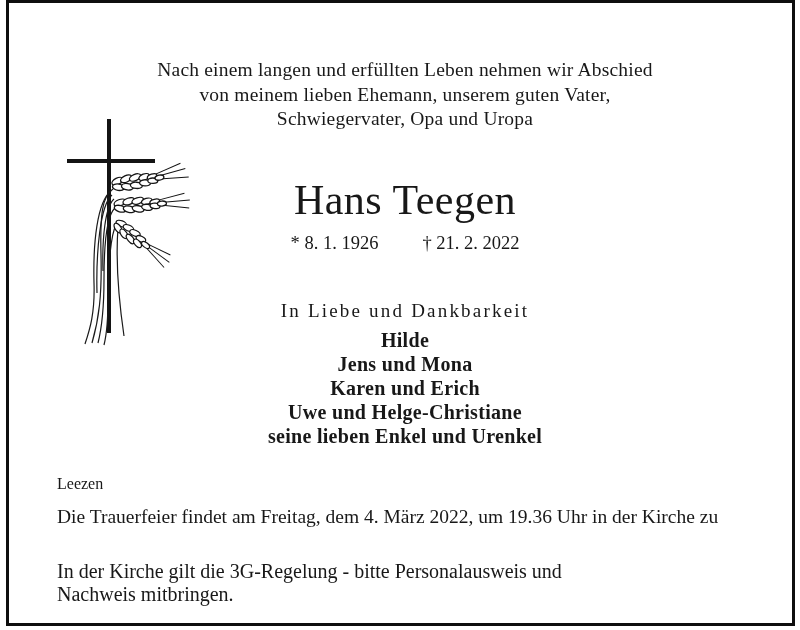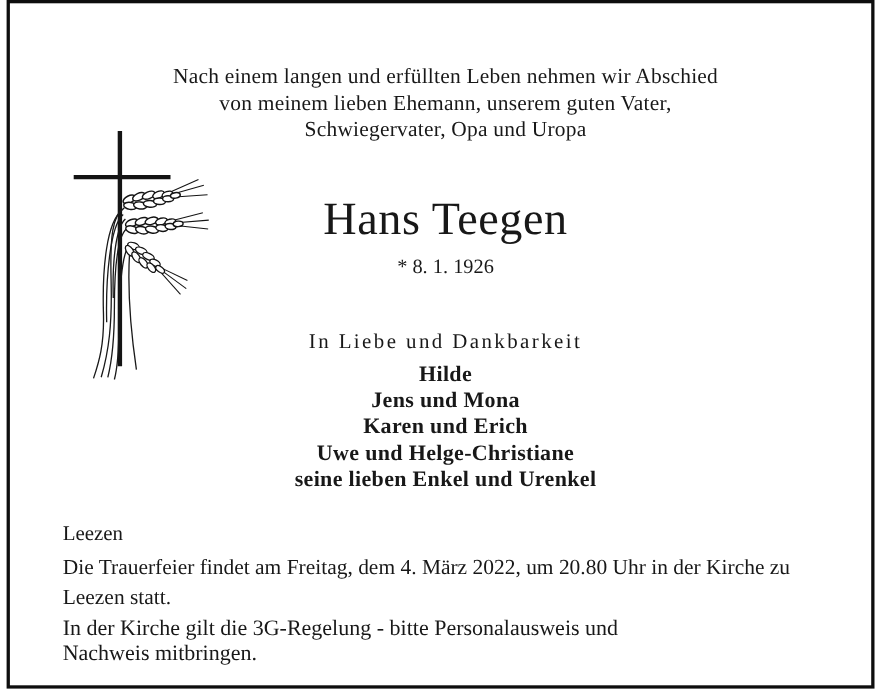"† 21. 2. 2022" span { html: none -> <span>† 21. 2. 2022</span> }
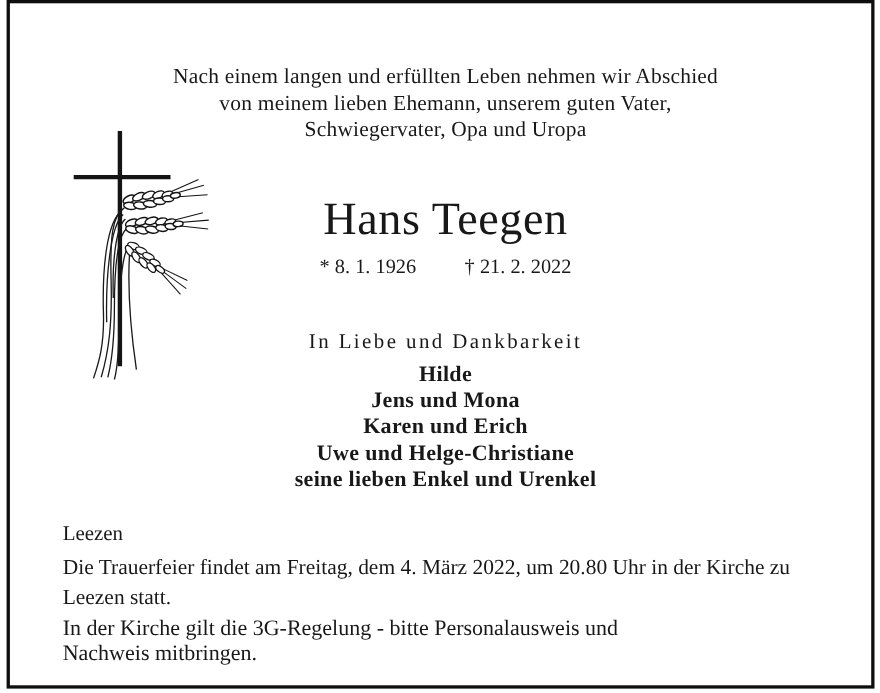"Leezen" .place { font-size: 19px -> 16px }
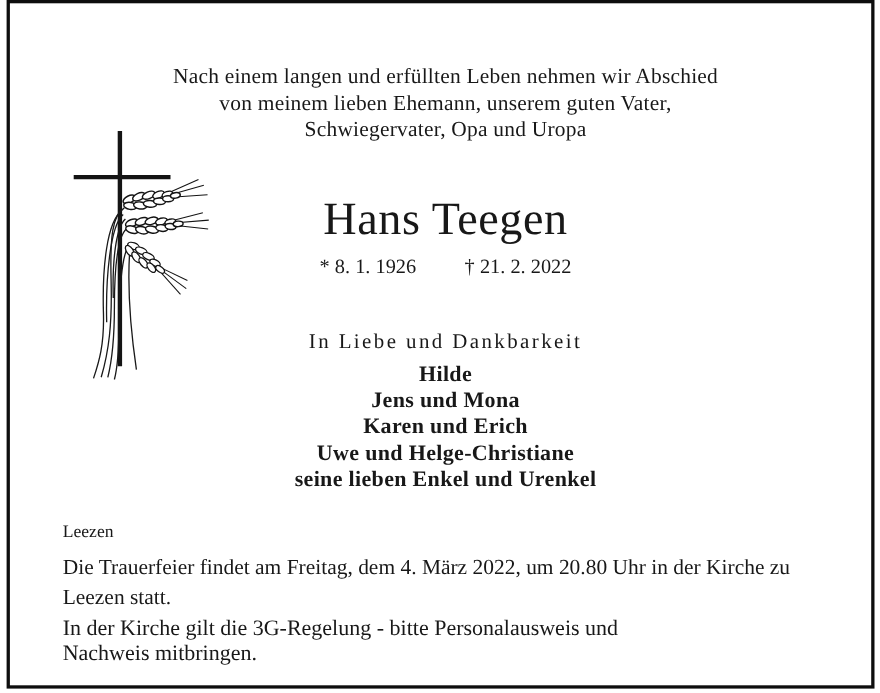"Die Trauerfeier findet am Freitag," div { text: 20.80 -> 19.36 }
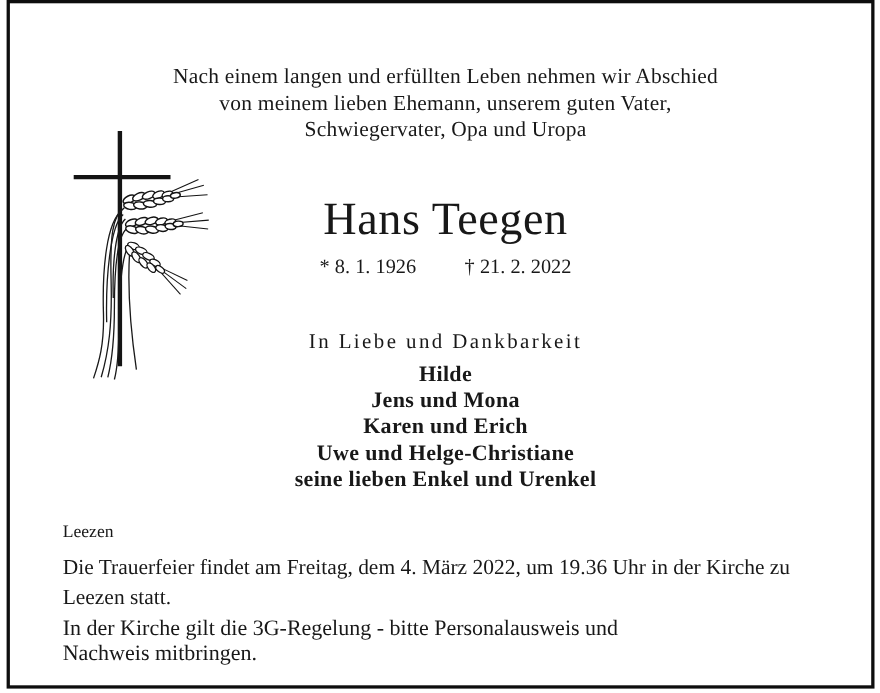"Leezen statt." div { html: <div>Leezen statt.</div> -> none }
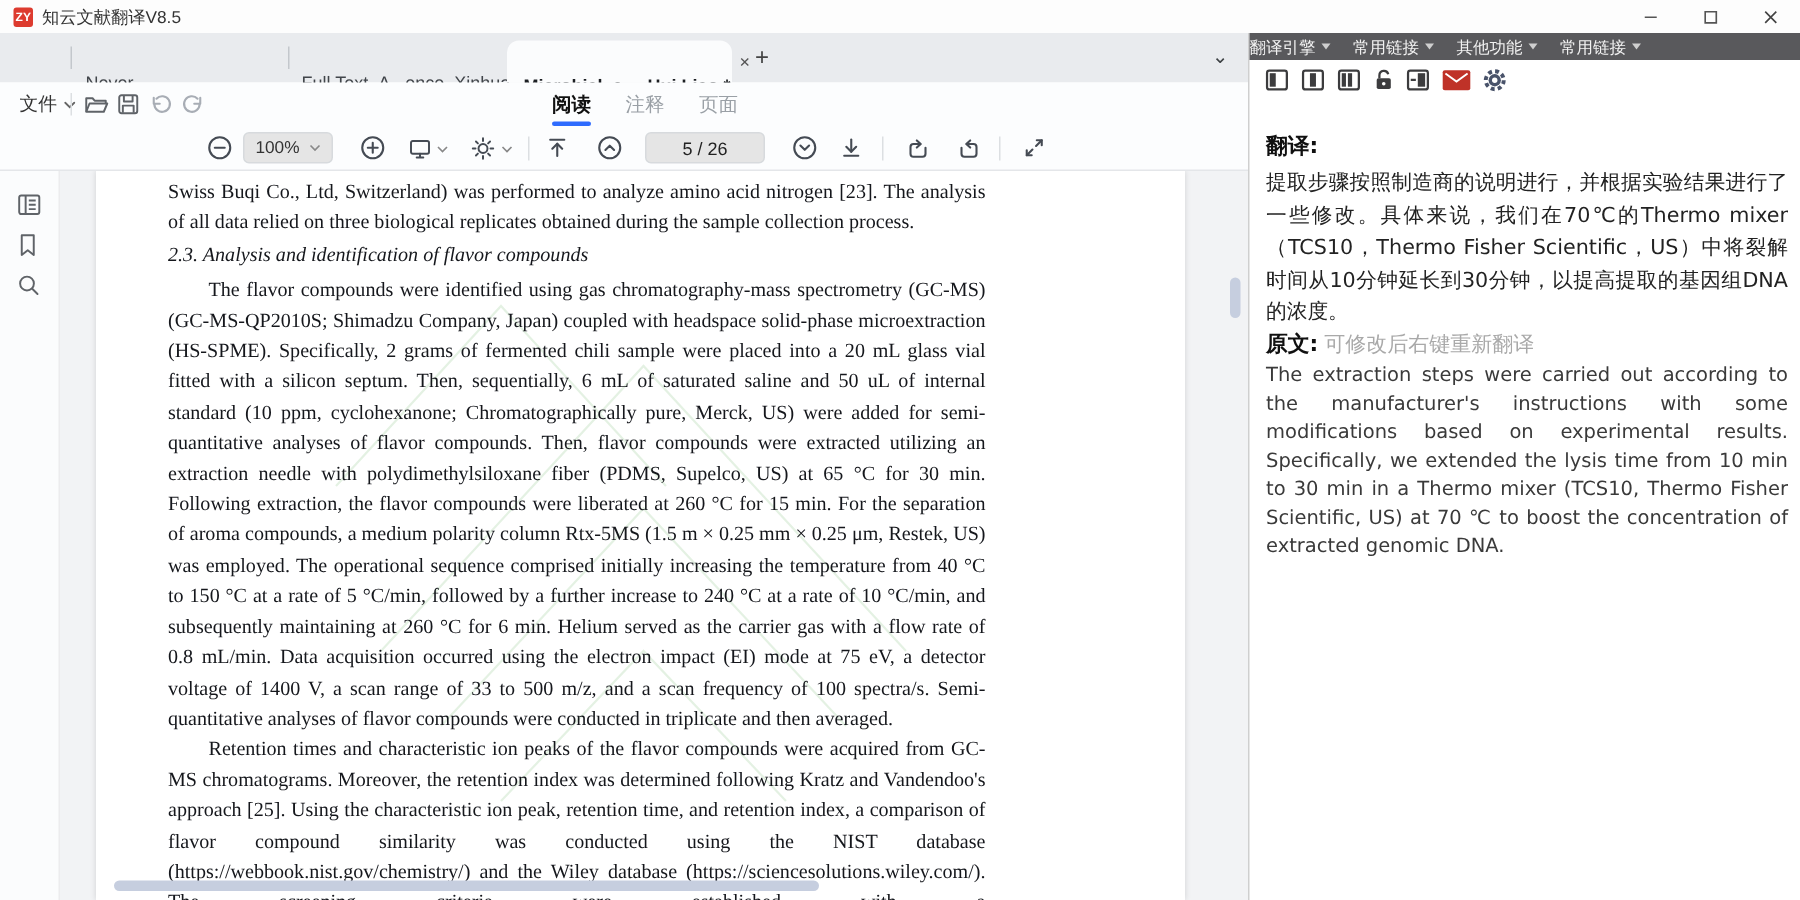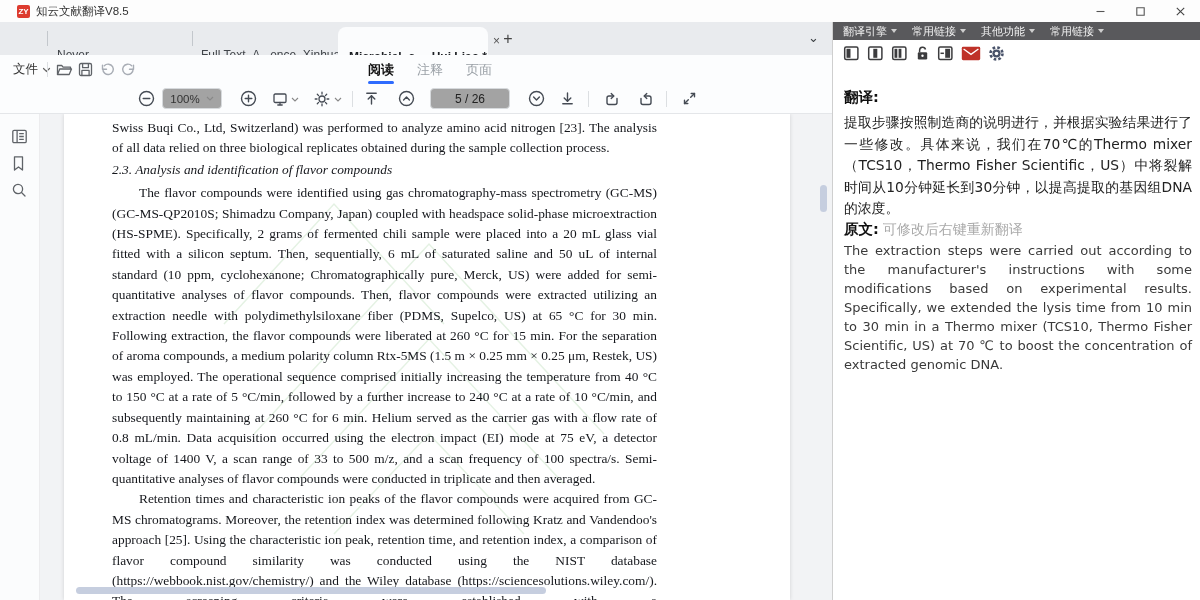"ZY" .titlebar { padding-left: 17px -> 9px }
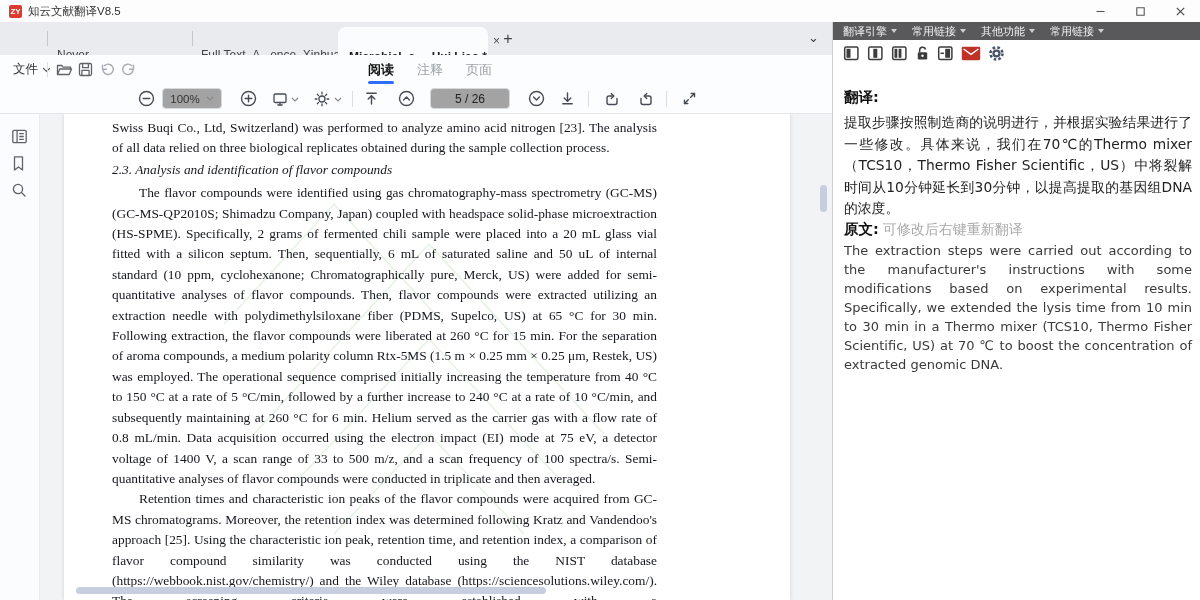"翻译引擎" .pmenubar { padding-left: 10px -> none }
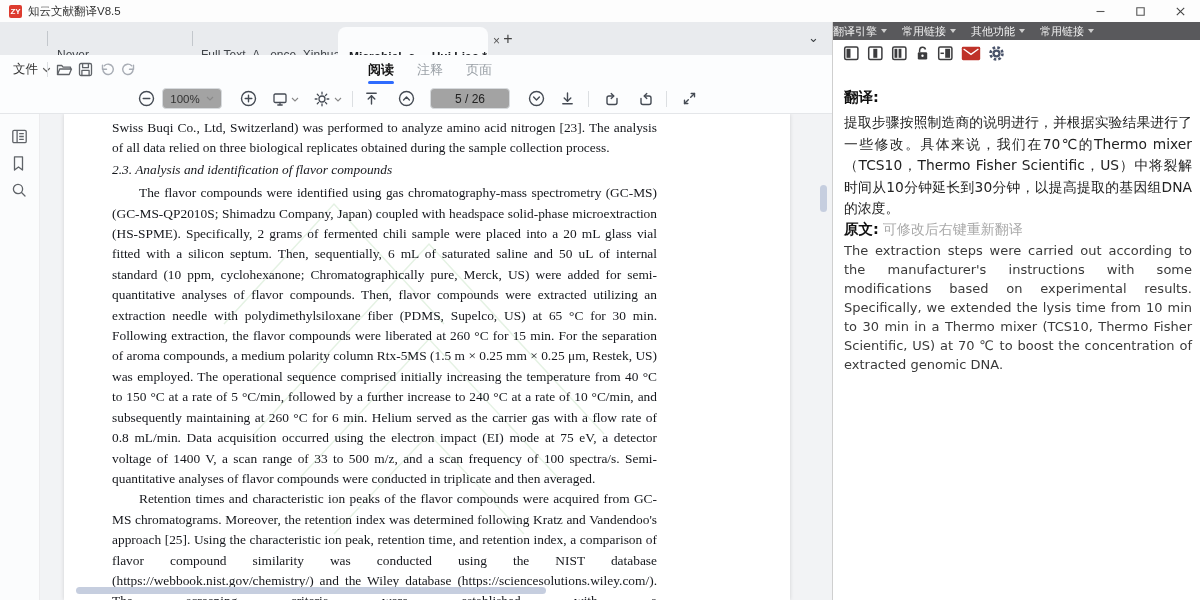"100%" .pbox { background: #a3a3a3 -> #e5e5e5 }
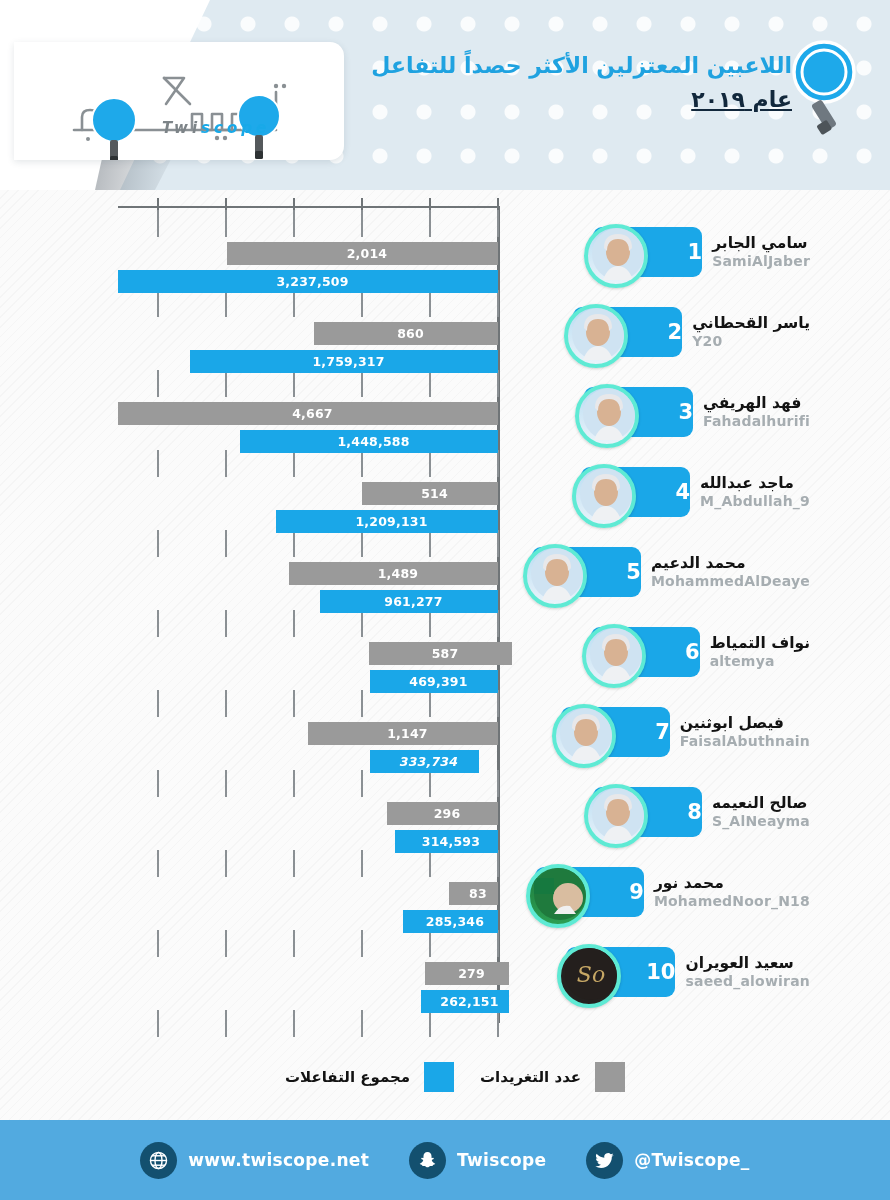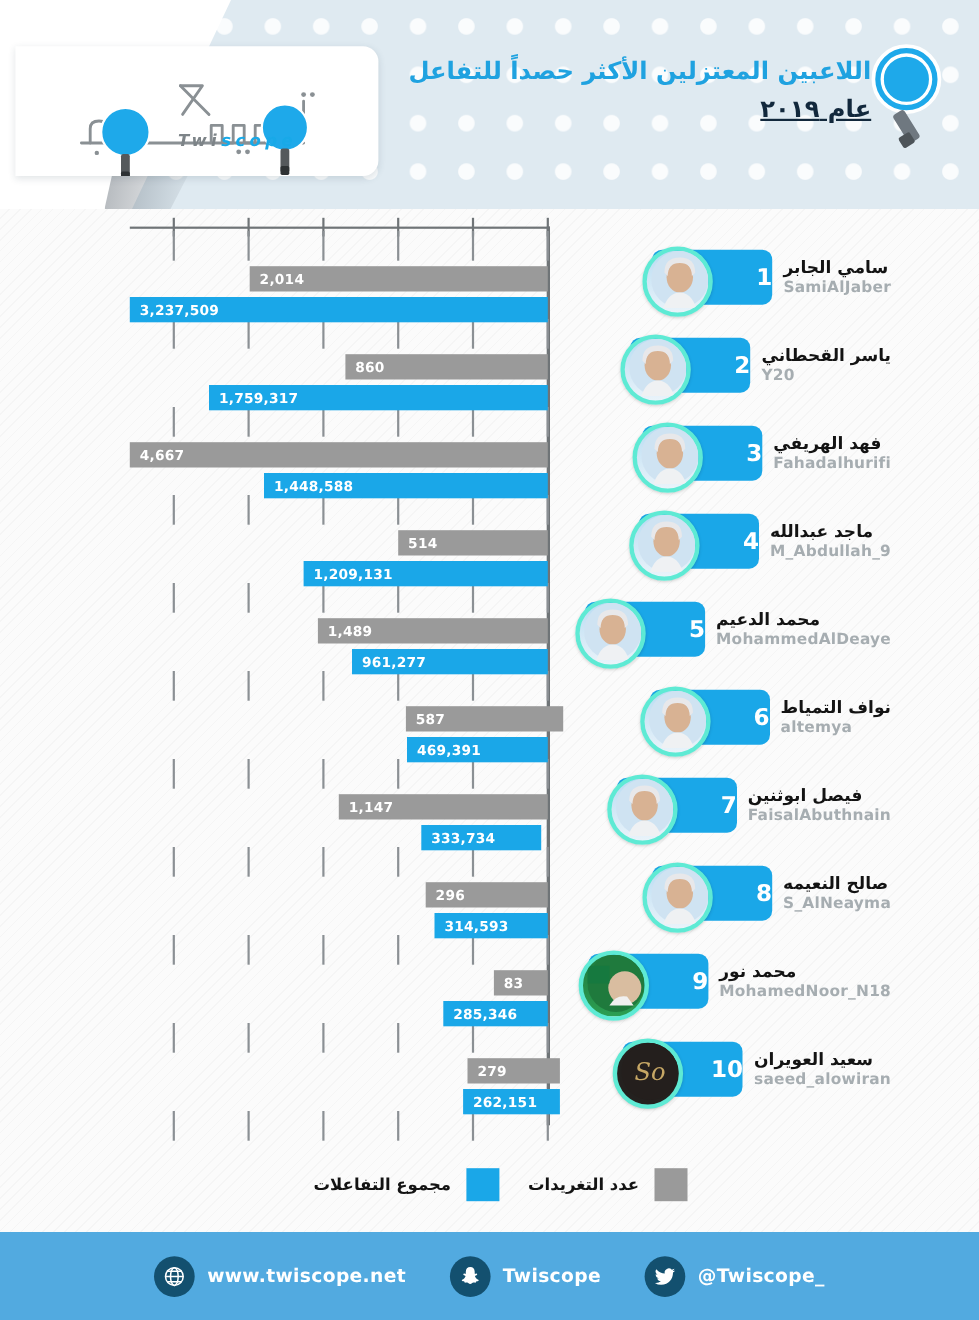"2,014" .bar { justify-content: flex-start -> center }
****************************************
◆ **WORK INSTRUCTION**:
All of the material must be given again exactly, though no picture may appear in the copy.

◆ **EXERCISE OUTPUT**:
"† 21. 2. 2022" span { html: none -> <span>† 21. 2. 2022</span> }
"Leezen" .place { font-size: 19px -> 16px }
"Die Trauerfeier findet am Freitag," div { text: 20.80 -> 19.36 }
"Leezen statt." div { html: <div>Leezen statt.</div> -> none }
"ZY" .titlebar { padding-left: 17px -> 9px }
"翻译引擎" .pmenubar { padding-left: 10px -> none }
"100%" .pbox { background: #a3a3a3 -> #e5e5e5 }
"2,014" .bar { justify-content: flex-start -> center }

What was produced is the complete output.